Role of SORLA in Transport of TrkB and APP in Alzheimer's Disease

Accelerated amyloidogenic processing of APP and insufficient trophic signals from BDNF are two well-documented risk factors in AD. Intriguingly, both pathways converge on yet another established AD risk gene, the neuronal sorting receptor SORLA. A more detailed understanding of how these pathways are interconnected in the healthy and in the diseased brain will provide the basis for evaluating the therapeutic potential of SORLA to reduce neurotoxicity (caused by too much Abeta) and to strengthen neurotrophic support (caused by poor BDNF signals).

The protein called SORLA was identified as a risk factor in Alzheimer’s disease. It helps with the production of beta-amyloid which forms the characteristic plaques in Alzheimer’s disease. Abnormally high levels of beta-amyloid cause the death of nerve cells in patients, leading to dementia. Recently, Drs. Michael Rohe, Thomas Willnow, and collaborators have identified the protective factor BDNF to activate SORLA. Regulation of SORLA by BDNF reduces the amount of beta-amyloid. An abnormally low level of BDNF is associated with Alzheimer’s disease, because this causes low levels of SORLA that then leads to high levels of toxic beta-amyloid. Beta-amyloid is produced from the protein APP, and BDNF exerts its protective function through binding to the protein TrkB. Both APP and TrkB are bound by SORLA that is thought to control their transport within the cell.
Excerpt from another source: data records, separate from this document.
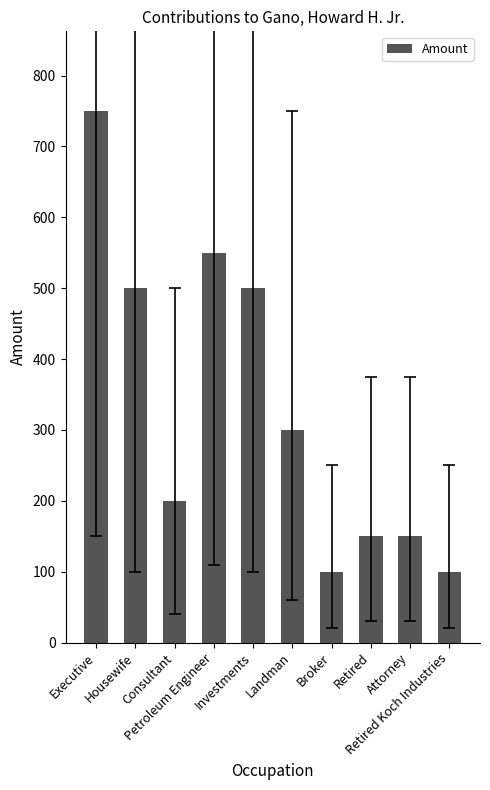

Read the value at Petroleum Engineer.

550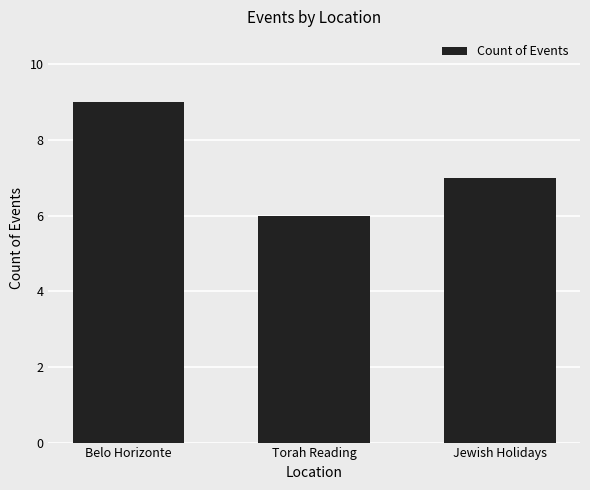

The value at Belo Horizonte is 9. True or false?

True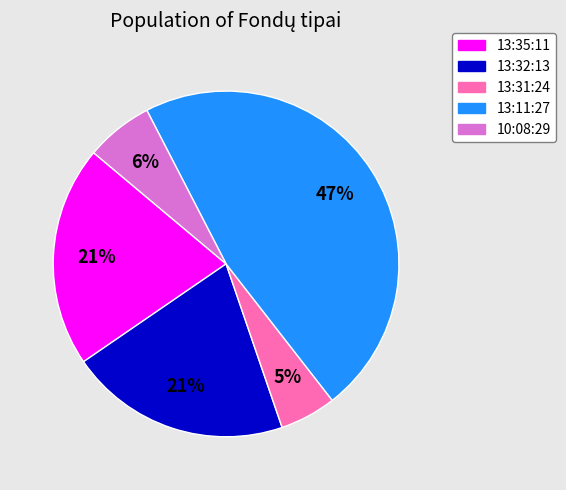

Count the number of slices in the pie.

5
To sort out this complicated interaction of proteins, Dr. Rohe and collaborators will find out exactly how SORLA works in concert with APP and TrkB. Their discoveries could potentially lead to a new disease-modifying treatment designed to increase the levels of SORLA in the brain in order to prevent the release of beta-amyloid and stop plaque formation.

Progress Updates

Two well-documented risk factors in Alzheimer’s disease (AD) are accelerated breakdown of the APP protein into beta-amyloid (Abeta), and insufficient support for nerve cells from the protective protein, called BDNF. Intriguingly, both pathways converge on yet another established AD risk gene that produces the neuronal sorting receptor protein, called SORLA. A more detailed understanding of how these pathways are interconnected in the healthy and in the diseased brain is the major aim of this project. Dr. Rohe’s team is evaluating the therapeutic potential of SORLA to reduce toxicity for neurons (caused by too much Abeta) and to reinstate support of neurons (caused by poor BDNF signals).

So far, Dr. Rohe’s team was able to document that SORLA not only regulates the breakdown of APP but also the transport of the BDNF receptor, called TrkB. Binding of BDNF to TrkB is central for supporting the function and survival of neurons. Because of the impaired transport of TrkB, BDNF signals received by neurons lacking SORLA are reduced. This reduction renders affected neurons vulnerable and disrupts their proper function. In support of this hypothesis, Dr. Rohe identified that SORLA deficiency disrupts the function of several brain proteins that are important for proper communication between nerve cells. Intriguingly, the disruption of these proteins coincided with impaired learning and memory in SORLA-deficient mice, further underscoring the relevance of this signaling pathway for cognitive functions. Since low levels of SORLA have been documented in AD patients, Dr. Rohe’s data provide an explanation of how low levels of the receptor protein may translate into memory deficits.